Continuing from part 3:

  • Chemosh: Moabite war god (1 Kings 11:7).
  • Dagon: Philistine/Ekronian/Babylonian god of agriculture (1 Samuel 5:2).
  • Diana of the Ephesians: Ephesian moon and nature Goddess (“divine/brilliant”) (Acts 19:35).
  • Jupiter: Roman God (possibly derived from “Zeus-pater”, Father Zeus) (Acts 14:12).
  • Lucifer: Literally “morning star”, but has been popularly incorrectly associated with Satan (Isaiah 14:12).
  • Mercurius: Also knowns as the Roman God Mercury, god of communication and travel, and messenger of the gods (Acts 14:12).
  • Milcom: Ammonite God (1 Kings 11:5).
  • Molech: Ammonite god, also called Moloch, most probably Baal-Hammon of Carthage (1 Kings 11:7).

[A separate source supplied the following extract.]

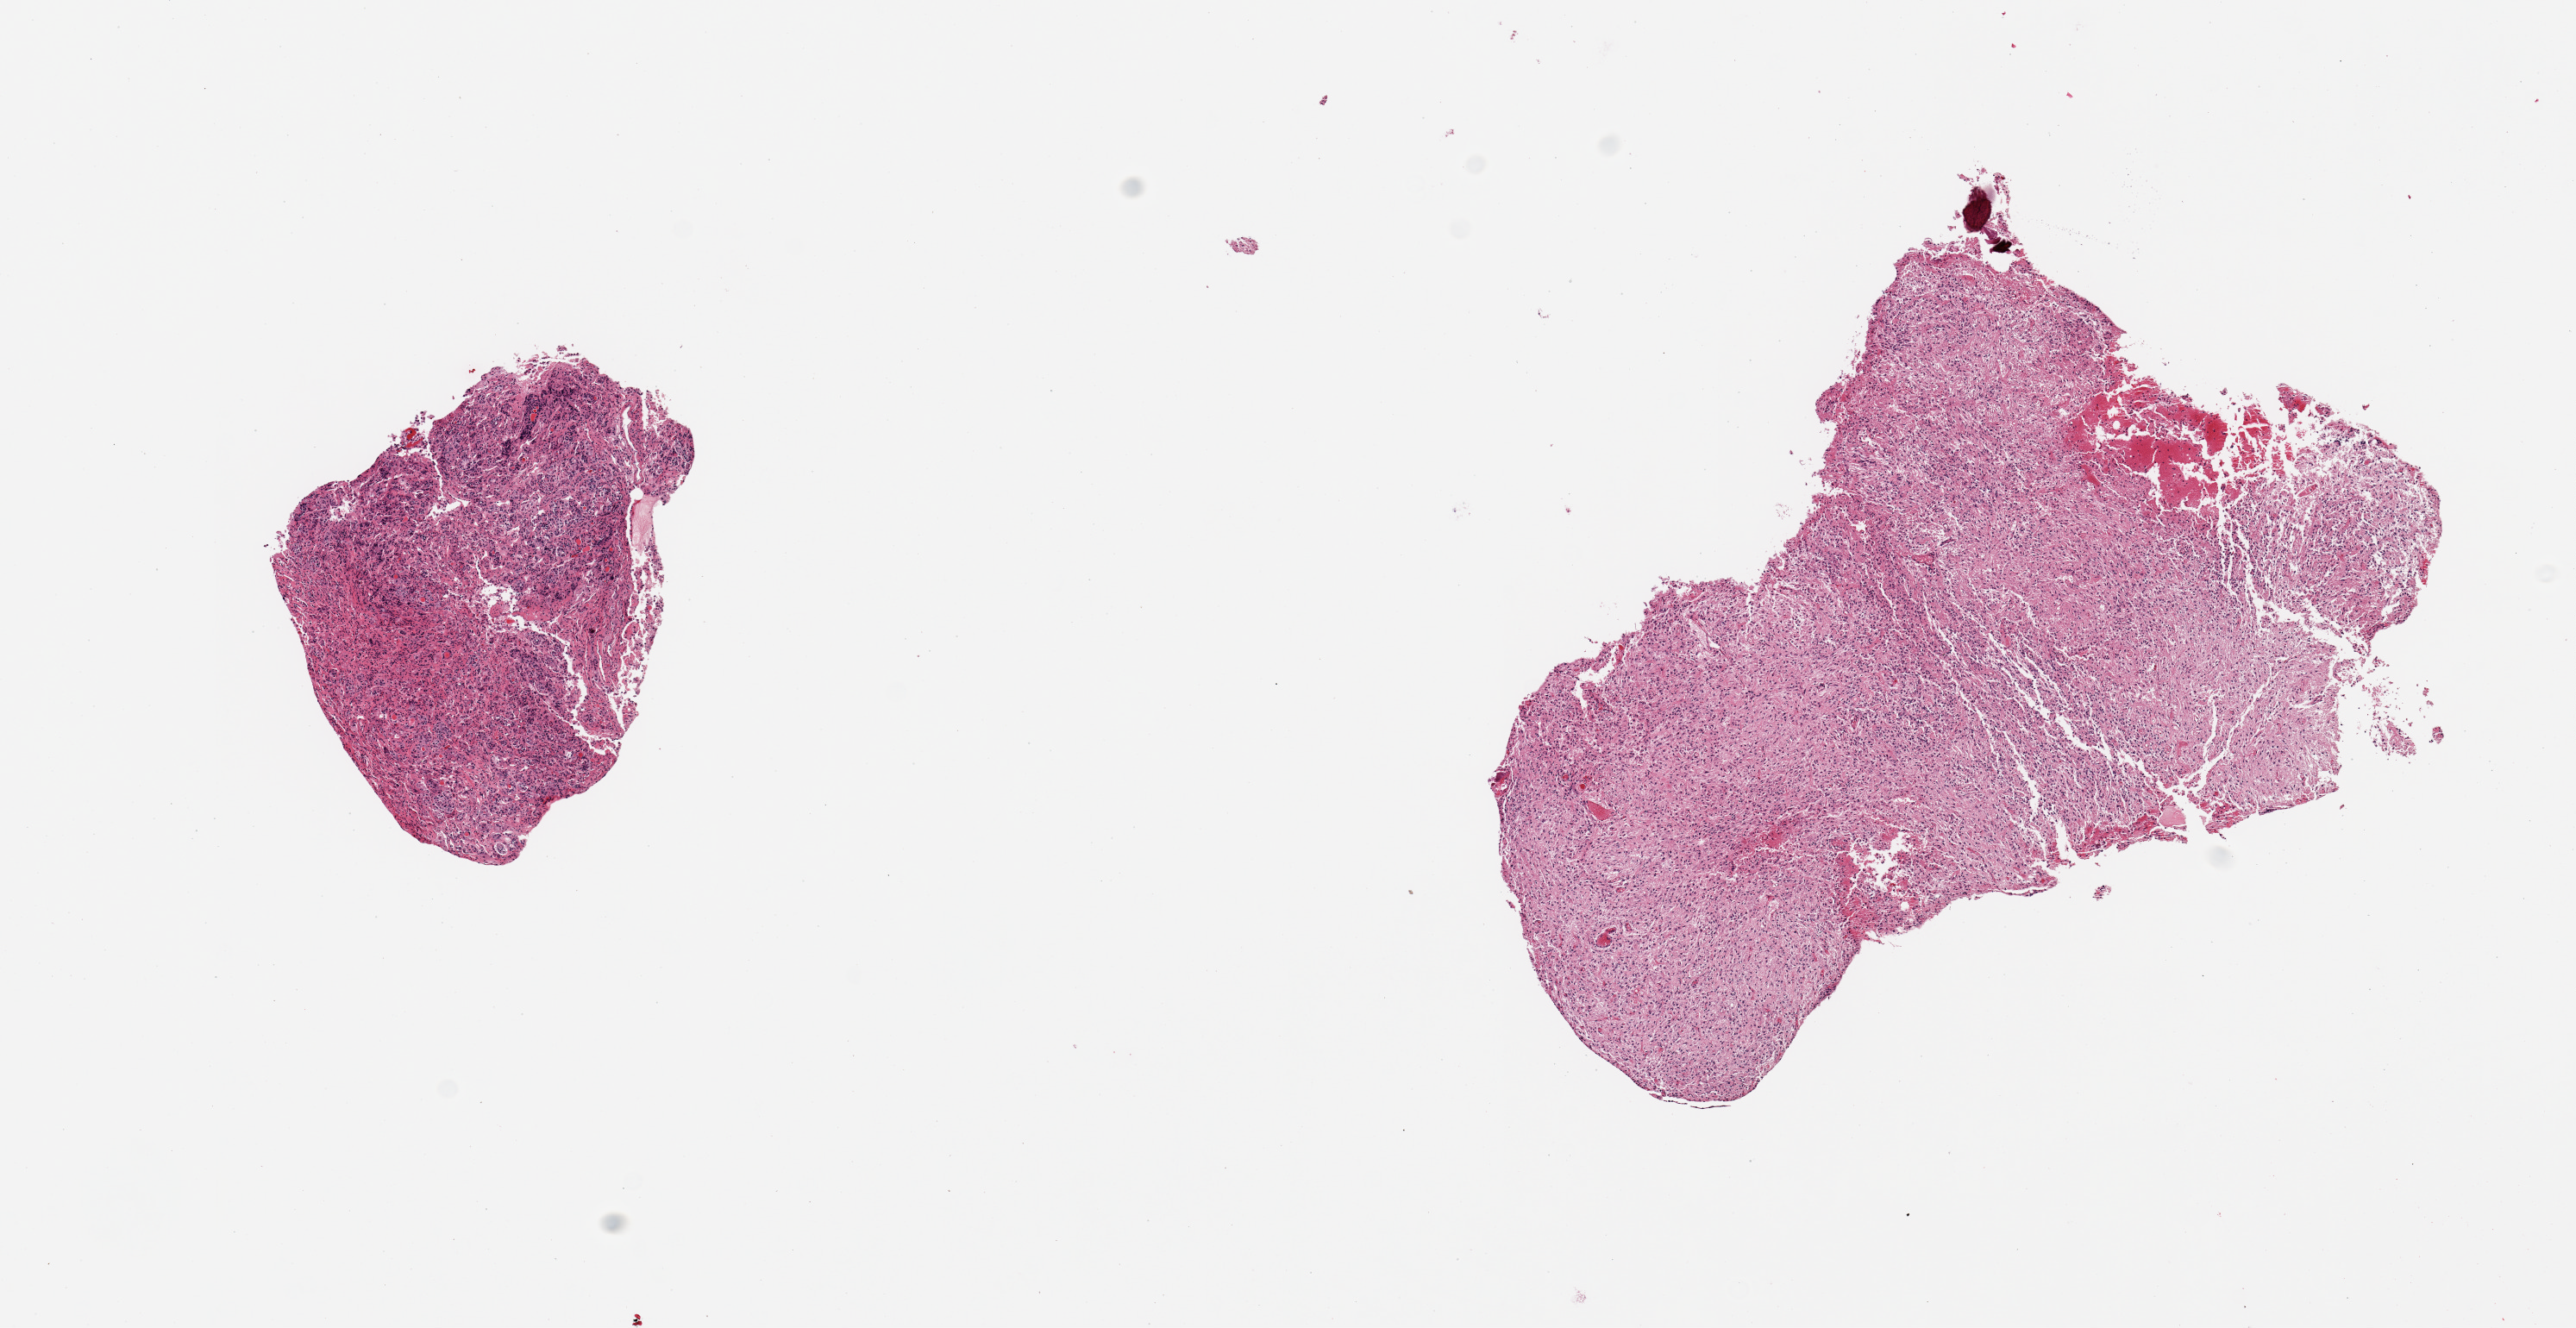
Hematoxylin and eosin (H&E) whole-slide image — shown as a low-resolution overview of the whole scanned area (about 11.8 x 6.1 mm, acquisition: 20x scan); PAXgene-fixed, paraffin-embedded tissue; sampled site (target tissue): pituitary; donor tissue sample. Donor sex: male.
- reviewer comment on this tissue sample: 2 pieces; smaller piece is adenohypophysis (not very robust staining), larger is neurohypophysis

  1. Biblical mythical creatures (part 5): The rest of the other gods of the Bible (N-T) « The Evolving Atheist's Blog said,

    […] July 1, 2009 at 6:03 pm (biblical mythical creatures) Concluding from part 4: […]

  2. JMK Eph6:10-20 said,

    This is in reference to the comment about Lucifer “popularly incorrectly associated with Satan” in Isaiah 14:12. I have heard this before but for context of what Isaiah is saying, please look at the following:

    Isaiah 14:12-14 –

    “How art thou fallen from heaven, O Lucifer, son of the morning! [how] art thou cut down to the ground, which didst weaken the nations!
    For thou hast said in thine heart, I will ascend into heaven, I will exalt my throne above the stars of God: I will sit also upon the mount of the congregation, in the sides of the north:
    I will ascend above the heights of the clouds; I will be like the most High.”

    This is clearly not just mentioning a “morning star” or planet that arises over the horizon. This is a biblical reference (believing on God or not) to a being that desires to ascend, exalt, go above, sit upon the mount, be in the sides of the north… all referring to taking God’s place. This is in harmony with the desires of Lucifer (Satan before his fall into sin) to take the place of God and be god himself. After all, Isaiah states “how art thou fallen from heaven…” He, Isaiah, cannot comprehend how a being in paradise would be able to conjure up a rebellious desire like this.

    A parallel context can be found in the book of Ezekiel 28:12-19. Here the God of the bible gave words to Ezekiel to record likening the King of Tyre to Lucifer (who is the dragon that was “cast out” of heaven, that old serpent, the devil called Satan – Revelation 12:7-9). Ezekiel shows that this being (Satan) was in the throne room of the Almighty God, was a covering cherub, but because of his own iniquity was “cast down to the ground” and will ultimately be destroyed.

    A text without its context is just a pretext.